Flea and tick prevention

As the weather warms up parasites come out to play!  Fleas can cause a sore and itchy skin condition and can cause an infestation in your house. Fleas look like tiny jumping insects, but they are so small and quick that they are often difficult to see. Flea bites can be quite nasty for people too. Ticks in the UK are known to spread Lyme Disease, Ehrlichiosis and Babeiosis so ensuring your pets parasite protection is up to date is vital. Check your pet for ticks regularly, particularly after walks or being outside.

Summer Poisons 

Daffodil bulbs are toxic to animals if ingested. The most common signs are vomiting, diarrhoea and lethargy but in extreme cases seizures and tremors have also been reported. Contact with ivy can cause skin rashes, itchiness and conjunctivitis but also drooling, vomiting and diarrhoea if it is ingested. Chocolate, grapes and raisins are also toxic to dogs.  Lilies are very poisonous for cats, just brushing by one of these flowers is enough to cause kidney failure! Check the labels on all fertilisers, soil additives and insect or slug repellents before you use them as some of these are dangerous for pets. If you think your pet has ingested something they shouldn’t have then contact PetGP as soon as possible. Our Vet Nurses can work out if an emergency vet visit can be avoided.

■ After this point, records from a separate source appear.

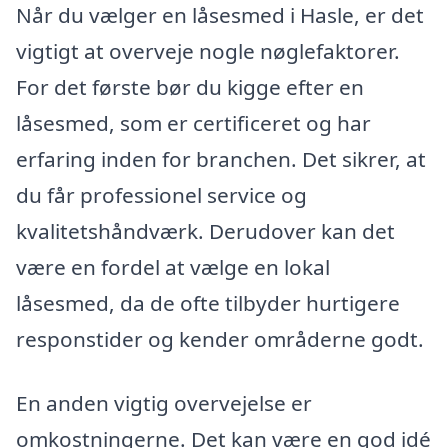
Når du vælger en låsesmed i Hasle, er det
vigtigt at overveje nogle nøglefaktorer.
For det første bør du kigge efter en
låsesmed, som er certificeret og har
erfaring inden for branchen. Det sikrer, at
du får professionel service og
kvalitetshåndværk. Derudover kan det
være en fordel at vælge en lokal
låsesmed, da de ofte tilbyder hurtigere
responstider og kender områderne godt.
En anden vigtig overvejelse er
omkostningerne. Det kan være en god idé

Other Hazards – Make sure your garden is secure so your puppy can’t escape. Keep in mind that no matter how high a fence is, if your kitten wants to get over it, they probably could!  Some puppies develop habits like chewing stones or wood and digging in mud. Try to discourage this from a young age using toys to distract them.  Dogs and cats can get sunburn too, particularly white, or light-coloured coats. Use a pet safe sunscreen on the tips of ears and tails but also keep them in the shade as much as possible. Bee and wasp stings are common at this time of year. Basic first aid advice for a wasp sting is to apply some vinegar to the area and then a cold compress to ease the swelling. For a bee sting you need to scrape the sting away before applying bicarbonate of soda and then a cold compress. If your pet develops any breathing difficulties or facial swelling following on from a sting, then contact your vet straight away.